Выходит, говорит в себе, Матвей, – также и с асфальтными дорогами в деревне». Выкачают нефть, и прощай эта деревня. Умрет она. Это же страшно, но, а пока, надо ему не рассуждать, а прямиком, пока еще никто на него не обратил, двинуться к направлению магазину. Купить там, наконец, эту вожделенную водку, выпить, выкинуть из головы пока все эти мысли, тревоги. А то, ведь, не дай бог, заболеет, как и друг его, Василий. Помощь тогда понадобиться и ему.

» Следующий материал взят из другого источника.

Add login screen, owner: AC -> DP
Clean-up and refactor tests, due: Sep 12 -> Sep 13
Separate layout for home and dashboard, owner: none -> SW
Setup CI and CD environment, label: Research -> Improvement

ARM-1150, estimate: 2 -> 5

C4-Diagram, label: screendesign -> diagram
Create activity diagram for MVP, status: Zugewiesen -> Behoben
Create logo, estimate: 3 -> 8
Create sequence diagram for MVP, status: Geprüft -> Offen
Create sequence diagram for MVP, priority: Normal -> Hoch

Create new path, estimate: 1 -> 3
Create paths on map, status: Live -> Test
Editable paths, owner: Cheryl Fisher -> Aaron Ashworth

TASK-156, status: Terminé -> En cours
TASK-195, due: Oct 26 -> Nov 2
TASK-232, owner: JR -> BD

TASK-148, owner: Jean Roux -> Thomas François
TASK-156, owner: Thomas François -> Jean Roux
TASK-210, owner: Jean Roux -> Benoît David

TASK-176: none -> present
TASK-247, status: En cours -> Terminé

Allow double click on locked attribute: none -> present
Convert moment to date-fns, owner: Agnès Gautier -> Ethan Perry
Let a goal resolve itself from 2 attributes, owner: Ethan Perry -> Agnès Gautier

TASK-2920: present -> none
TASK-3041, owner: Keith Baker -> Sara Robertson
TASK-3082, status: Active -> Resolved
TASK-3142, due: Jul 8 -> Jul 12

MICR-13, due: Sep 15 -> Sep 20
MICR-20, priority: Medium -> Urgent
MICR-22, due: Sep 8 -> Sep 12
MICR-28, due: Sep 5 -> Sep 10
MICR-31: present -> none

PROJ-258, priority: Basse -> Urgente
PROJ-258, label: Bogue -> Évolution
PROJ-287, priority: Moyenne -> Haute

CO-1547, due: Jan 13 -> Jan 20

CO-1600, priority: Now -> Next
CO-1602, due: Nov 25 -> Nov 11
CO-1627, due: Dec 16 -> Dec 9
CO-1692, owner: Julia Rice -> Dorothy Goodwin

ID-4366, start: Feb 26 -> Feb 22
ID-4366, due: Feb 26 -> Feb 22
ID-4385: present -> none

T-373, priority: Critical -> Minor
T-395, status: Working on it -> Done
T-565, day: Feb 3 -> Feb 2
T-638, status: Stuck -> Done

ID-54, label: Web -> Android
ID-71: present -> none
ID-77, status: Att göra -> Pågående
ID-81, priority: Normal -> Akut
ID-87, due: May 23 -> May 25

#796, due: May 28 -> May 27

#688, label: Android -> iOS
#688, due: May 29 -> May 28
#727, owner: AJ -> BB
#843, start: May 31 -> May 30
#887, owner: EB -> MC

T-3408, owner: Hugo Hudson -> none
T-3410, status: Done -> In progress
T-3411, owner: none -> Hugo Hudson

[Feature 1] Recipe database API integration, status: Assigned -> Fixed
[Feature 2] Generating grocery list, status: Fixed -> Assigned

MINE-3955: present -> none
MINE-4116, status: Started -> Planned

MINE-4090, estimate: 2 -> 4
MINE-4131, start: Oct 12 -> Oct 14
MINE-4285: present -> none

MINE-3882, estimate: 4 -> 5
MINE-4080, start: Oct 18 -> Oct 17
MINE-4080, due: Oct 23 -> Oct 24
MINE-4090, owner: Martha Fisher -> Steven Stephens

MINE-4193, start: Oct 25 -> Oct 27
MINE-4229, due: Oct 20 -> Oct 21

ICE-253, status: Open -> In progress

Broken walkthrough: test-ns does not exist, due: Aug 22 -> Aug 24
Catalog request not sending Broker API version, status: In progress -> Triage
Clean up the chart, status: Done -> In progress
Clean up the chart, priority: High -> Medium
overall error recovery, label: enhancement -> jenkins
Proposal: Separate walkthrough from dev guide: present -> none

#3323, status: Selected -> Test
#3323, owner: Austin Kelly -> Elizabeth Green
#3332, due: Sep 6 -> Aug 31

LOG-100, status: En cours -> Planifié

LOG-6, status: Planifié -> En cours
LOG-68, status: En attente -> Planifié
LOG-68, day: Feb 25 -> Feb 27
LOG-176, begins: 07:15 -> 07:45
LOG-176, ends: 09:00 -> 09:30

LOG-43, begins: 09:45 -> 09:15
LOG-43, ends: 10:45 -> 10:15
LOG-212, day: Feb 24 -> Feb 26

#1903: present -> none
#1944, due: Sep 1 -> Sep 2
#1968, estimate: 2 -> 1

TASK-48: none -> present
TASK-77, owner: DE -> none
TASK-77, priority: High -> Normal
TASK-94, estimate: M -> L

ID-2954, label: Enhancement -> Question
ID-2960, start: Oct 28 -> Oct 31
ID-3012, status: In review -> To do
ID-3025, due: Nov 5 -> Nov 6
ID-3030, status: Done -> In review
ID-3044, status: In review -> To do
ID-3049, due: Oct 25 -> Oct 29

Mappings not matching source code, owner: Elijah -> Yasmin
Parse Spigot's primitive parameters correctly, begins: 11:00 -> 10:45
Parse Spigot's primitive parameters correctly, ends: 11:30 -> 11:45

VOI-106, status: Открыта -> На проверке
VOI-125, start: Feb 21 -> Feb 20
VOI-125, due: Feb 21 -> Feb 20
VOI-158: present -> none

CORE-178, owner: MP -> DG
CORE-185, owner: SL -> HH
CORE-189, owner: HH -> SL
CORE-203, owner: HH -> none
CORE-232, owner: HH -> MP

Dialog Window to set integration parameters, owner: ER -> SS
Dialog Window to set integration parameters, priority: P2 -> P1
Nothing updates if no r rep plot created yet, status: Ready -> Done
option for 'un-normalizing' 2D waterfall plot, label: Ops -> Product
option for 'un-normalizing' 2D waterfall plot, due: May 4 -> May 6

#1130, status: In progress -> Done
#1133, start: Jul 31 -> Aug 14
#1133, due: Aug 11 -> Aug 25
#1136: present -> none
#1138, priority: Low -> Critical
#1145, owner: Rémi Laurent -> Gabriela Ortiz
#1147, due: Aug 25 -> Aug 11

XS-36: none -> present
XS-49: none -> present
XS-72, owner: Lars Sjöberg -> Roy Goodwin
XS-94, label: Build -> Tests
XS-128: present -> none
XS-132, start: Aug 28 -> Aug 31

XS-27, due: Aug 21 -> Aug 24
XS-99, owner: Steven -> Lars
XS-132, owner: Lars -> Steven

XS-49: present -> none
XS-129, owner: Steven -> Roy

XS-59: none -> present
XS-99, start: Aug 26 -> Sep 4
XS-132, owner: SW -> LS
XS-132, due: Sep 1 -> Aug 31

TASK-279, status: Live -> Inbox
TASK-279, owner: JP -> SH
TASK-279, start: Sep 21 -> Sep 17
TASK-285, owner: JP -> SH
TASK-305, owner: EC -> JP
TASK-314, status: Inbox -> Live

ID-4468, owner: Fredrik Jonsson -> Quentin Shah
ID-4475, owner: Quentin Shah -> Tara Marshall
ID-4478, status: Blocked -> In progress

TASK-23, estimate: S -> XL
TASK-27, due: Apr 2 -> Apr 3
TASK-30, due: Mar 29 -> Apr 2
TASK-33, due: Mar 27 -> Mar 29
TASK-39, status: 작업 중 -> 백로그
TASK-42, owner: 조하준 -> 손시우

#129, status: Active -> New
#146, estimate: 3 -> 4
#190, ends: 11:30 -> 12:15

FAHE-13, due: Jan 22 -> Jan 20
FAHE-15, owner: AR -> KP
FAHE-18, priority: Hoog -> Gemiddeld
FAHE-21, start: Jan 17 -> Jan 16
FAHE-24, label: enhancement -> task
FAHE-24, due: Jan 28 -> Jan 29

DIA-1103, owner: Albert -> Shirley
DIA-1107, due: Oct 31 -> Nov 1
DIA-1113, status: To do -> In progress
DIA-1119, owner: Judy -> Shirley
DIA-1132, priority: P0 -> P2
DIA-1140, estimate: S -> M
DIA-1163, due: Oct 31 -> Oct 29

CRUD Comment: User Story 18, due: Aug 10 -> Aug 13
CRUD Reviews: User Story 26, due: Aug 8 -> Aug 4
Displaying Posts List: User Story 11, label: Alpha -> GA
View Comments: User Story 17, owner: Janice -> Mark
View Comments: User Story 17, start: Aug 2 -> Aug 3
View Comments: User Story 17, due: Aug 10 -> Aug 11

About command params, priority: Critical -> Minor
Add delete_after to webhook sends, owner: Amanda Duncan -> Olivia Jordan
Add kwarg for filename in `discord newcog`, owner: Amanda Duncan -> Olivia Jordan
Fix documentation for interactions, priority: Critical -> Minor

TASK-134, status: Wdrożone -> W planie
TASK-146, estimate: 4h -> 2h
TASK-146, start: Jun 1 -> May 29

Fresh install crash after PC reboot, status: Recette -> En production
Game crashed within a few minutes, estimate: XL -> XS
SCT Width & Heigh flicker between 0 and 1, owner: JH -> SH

Слава бога, он, перед тем как сюда обратно приехать, окунался в озере. Дискомфорта в теле своем, уже не чувствует. Да и погода, хотя и конец августа, не так и жаркая стояла. Ну, чуть поддувал ветерок, с северной стороны, в рубашке ему даже это не ощутимо. А дома в деревне, с этой стороны, и правда, некоторые, неплохо выглядели. У многих домов, крыши крыты железными листами. И трава – мурава у дома, до самого асфальта. Конечно, многие в этой деревни, с этой стороны, в нефтегазовой отрасли трудятся. По сравнению с Василием деревня, эти Андреевские, гораздо богаче выглядят. Нефть под ногами, а там, как он рассказывал, только лес на полях бывшего колхоза прирастает.
В магазине он застал только продавщицу. Никого не было кроме нее. Скучала, видимо. Тень тоски заволокло ее. Мрачно выглядела, но как увидела Матвея, сразу преобразилась.
– Мне, – сказал он ей, Матвей, – пожалуйста, водку.
– И все? – Казалось, она огорчена таким запросом Матвея. – И сигарет не надо?
– Если есть, то тройку. Только мягкую.
Подавая Матвею, запрашиваемый товар, добавила еще. Любопытно же.
– Вы не родственник, Ивана Александровича будете? А дети у него уже знают, что он сегодня представился?
– Знают, – сказал он ей, и вышел на крыльцо.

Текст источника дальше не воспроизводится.